◆ What is required
Render only the lines between the one containing "Das digitale Zertifikat: So erledigt man" and the one containing "17. April 2026", inclusive, as a Markdown table with the columns Row and Text. Number each row and leave out any blank lines.

◆ Data provided

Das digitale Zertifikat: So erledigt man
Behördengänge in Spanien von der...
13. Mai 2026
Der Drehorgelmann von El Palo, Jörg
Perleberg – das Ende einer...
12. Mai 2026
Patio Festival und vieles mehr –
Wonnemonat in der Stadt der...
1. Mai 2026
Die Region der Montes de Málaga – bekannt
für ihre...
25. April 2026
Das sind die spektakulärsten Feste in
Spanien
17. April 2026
...
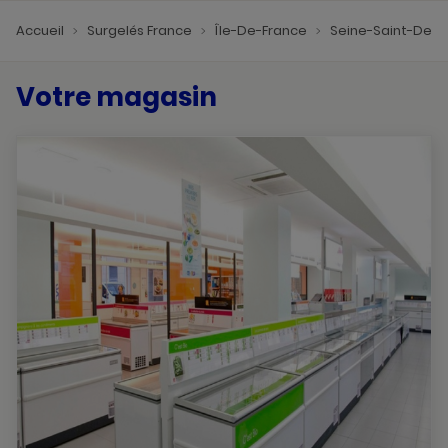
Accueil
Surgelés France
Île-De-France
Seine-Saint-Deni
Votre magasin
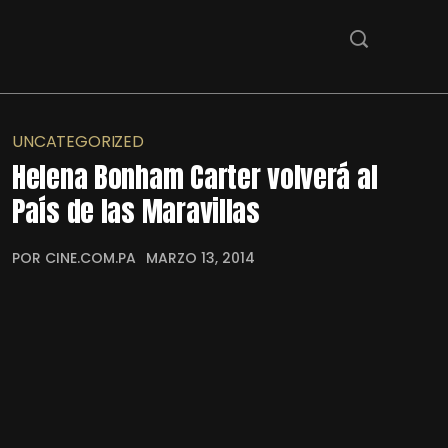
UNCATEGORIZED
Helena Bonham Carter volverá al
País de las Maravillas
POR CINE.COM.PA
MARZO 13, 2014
---
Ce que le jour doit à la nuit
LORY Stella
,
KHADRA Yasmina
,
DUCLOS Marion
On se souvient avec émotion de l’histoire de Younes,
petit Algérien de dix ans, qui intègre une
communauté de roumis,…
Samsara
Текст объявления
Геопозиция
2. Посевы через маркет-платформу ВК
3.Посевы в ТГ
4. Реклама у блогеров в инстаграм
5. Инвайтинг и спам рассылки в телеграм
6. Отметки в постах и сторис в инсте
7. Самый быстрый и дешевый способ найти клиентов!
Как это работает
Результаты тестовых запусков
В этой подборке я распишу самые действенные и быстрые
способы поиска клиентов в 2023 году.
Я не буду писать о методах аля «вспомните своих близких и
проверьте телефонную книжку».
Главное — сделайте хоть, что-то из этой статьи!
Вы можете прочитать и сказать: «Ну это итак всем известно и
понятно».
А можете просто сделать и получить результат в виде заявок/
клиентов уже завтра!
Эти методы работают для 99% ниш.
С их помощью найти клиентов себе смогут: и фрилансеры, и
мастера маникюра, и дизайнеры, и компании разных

◆ Final answer
| Row | Text |
|---|---|
| 1 | Das digitale Zertifikat: So erledigt man |
| 2 | Behördengänge in Spanien von der... |
| 3 | 13. Mai 2026 |
| 4 | Der Drehorgelmann von El Palo, Jörg |
| 5 | Perleberg – das Ende einer... |
| 6 | 12. Mai 2026 |
| 7 | Patio Festival und vieles mehr – |
| 8 | Wonnemonat in der Stadt der... |
| 9 | 1. Mai 2026 |
| 10 | Die Region der Montes de Málaga – bekannt |
| 11 | für ihre... |
| 12 | 25. April 2026 |
| 13 | Das sind die spektakulärsten Feste in |
| 14 | Spanien |
| 15 | 17. April 2026 |